Any help is appreciatede.
Do you go to UCI by any chance? Anyway, this is how the TA helped me:
6.25% w/vol
1000 g/L
62.5 g/L
150 mg/ 182.2 = 0.82 mmol x 74 (the NaOCl MW) = 60.92 mg
62.5 mg/mL x (x)mL = 60.92 mg
60.92 mg/ 62.5 = 0.97 mL which is roughly 1
and we know that our calculation is correct because the procedure asks for 1.2 mL, so it's fairly close!
Hope that helps!!
I go to UCI, and this helped a lot. Thank you!
To calculate the amount (volume) of NaOCl solution required to oxidize 150 mg of 9-fluorenol to 9-fluorenone, we need to follow a step-by-step approach.

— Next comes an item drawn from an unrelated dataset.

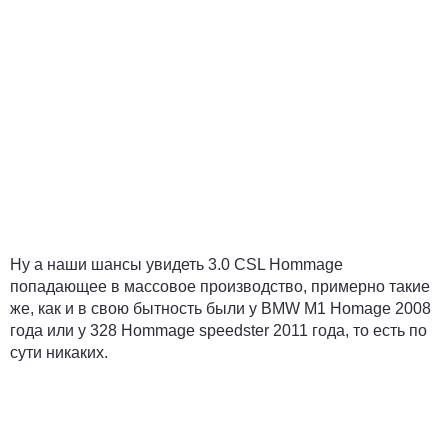
Ну а наши шансы увидеть 3.0 CSL Hommage
попадающее в массовое производство, примерно такие
же, как и в свою бытность были у BMW M1 Homage 2008
года или у 328 Hommage speedster 2011 года, то есть по
сути никаких.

Step 1: Write the balanced chemical equation
The chemical equation for the oxidation of 9-fluorenol to 9-fluorenone using NaOCl can be represented as follows:
C13H10O + NaOCl → C13H8O + NaOH
Step 2: Determine the molar mass of 9-fluorenol
The molar mass of 9-fluorenol (C13H10O) can be calculated by adding the atomic masses of its constituent elements:
(12.01 g/mol x 13) + (1.01 g/mol x 10) + (16.00 g/mol x 1) = 180.2 g/mol
Step 3: Convert the given mass of 9-fluorenol to moles
We can use the molar mass of 9-fluorenol to convert the given mass to moles:
150 mg x (1 g / 1000 mg) x (1 mol / 180.2 g) = 0.000833 mol
Step 4: Determine the stoichiometric ratio between 9-fluorenol and NaOCl
From the balanced chemical equation, we can see that the stoichiometric ratio between 9-fluorenol and NaOCl is 1:1. This means that 1 mol of 9-fluorenol reacts with 1 mol of NaOCl.
Step 5: Calculate the moles of NaOCl required
Since the stoichiometric ratio is 1:1, the moles of NaOCl required will also be equal to 0.000833 mol.
Step 6: Determine the concentration of NaOCl solution
The given solution is a 6.25% (wt./vol.) NaOCl solution. This means that 6.25 g of NaOCl is present in 100 mL (or 0.100 L) of solution.
Step 7: Convert the concentration of NaOCl solution to moles
To convert the concentration from wt./vol. to moles, we need to divide the mass of NaOCl by its molar mass:
6.25 g x (1 mol / 74.44 g) = 0.0839 mol
Step 8: Calculate the volume of NaOCl solution required
Using the stoichiometric ratio, we can set up the following equation:
0.0839 mol NaOCl / X L = 0.000833 mol NaOCl / 1
Solving for X gives us:
X = (0.000833 mol NaOCl) / (0.0839 mol/L) = 0.00992 L or 9.92 mL
Therefore, the amount (volume) of 6.25% NaOCl solution required to oxidize 150 mg of 9-fluorenol to 9-fluorenone is approximately 9.92 mL.